Telemetry data from 12 cynomolgus monkeys (10 males and 2 females) were subjected to the same analysis.
Calculations were then performed separately for each animal for diurnal and nocturnal periods. The results were also compared with standard correction formulas.

Results

The average slopes of linear regression for corrected QT in canines as a function of heart rate for standard correction formulas were 0.1560 ± 0.0637 msec/bpm for QTcF and 0.0469 ± 0.01914 msec/bpm for QTcV.
The average slope of linear regression for QTca as a function of heart rate in the same species was -0.0221 ± 0.0039 msec/bpm compared to -0.0098 ± 0.0024 when individual corrections were calculated separately for diurnal and nocturnal periods (p<0.05).

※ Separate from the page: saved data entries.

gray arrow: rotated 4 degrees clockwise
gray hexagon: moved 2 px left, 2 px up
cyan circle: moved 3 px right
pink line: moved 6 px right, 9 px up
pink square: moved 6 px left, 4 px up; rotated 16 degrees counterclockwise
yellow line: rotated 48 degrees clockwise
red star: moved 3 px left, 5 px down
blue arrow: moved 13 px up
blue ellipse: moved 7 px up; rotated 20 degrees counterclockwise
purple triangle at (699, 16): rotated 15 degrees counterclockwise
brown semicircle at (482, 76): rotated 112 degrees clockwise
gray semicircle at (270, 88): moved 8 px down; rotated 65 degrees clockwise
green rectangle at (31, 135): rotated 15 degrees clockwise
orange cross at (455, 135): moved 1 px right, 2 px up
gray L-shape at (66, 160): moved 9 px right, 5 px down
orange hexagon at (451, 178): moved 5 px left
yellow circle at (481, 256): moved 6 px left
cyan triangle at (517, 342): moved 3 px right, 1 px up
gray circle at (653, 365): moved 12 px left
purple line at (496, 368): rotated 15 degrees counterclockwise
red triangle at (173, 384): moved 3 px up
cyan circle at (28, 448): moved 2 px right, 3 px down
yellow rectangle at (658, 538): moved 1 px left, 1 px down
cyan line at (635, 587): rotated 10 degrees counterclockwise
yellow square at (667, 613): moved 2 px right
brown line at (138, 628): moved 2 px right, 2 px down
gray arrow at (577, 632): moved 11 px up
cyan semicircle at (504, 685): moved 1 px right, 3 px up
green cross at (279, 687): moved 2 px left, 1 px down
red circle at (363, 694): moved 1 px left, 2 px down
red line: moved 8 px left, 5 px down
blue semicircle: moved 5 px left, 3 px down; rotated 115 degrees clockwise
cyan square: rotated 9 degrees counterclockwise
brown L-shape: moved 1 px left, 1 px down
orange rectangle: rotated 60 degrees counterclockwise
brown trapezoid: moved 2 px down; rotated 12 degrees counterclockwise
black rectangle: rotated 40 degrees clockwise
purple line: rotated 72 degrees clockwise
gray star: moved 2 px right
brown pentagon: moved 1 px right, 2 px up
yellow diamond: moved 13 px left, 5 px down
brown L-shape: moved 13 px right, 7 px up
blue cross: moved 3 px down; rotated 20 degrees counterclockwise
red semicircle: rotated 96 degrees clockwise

In cynomolgus monkeys, the individual QT correction based on separate diurnal and nocturnal correlations was superior to the individual QT correction based on the entire monitoring period for 73.1% of the data.

Discussion

Diurnal fluctuations in autonomic tone are recognized to correlate with changes in QT-RR relationship in telemetered animals (Soloviev et al., 2006).
Individual QT correction is recognized to provide superior results compared to standard correction formulas.

A number of drug candidates inducing QT alterations also present severe chronotropic effects.
Separate QT-RR calculations for diurnal and nocturnal periods may reduce heart rate induced changes in QTca by up to 1 msec in presence of chronotropic effects and help better quantify the risk associated with the test compound.

Conclusion

Calculation of individual QTc for diurnal and nocturnal periods may help refine quantification of repolarization changes in some cases such as when significant chronotropic effects are present.

References

- Spence S, Soper K, Hoe CM, Coleman J. The heart rate-corrected QT interval of conscious beagle dogs: a formula based on analysis of covariance. Toxicol Sci. 1998:247-58.
- Soloviev MV, Hamlin RL, Barrett RM, Chengelis CP, Schaefer GJ. Different species require different correction factors for the QT interval. Cardiovasc Toxicol. 2006:145-57.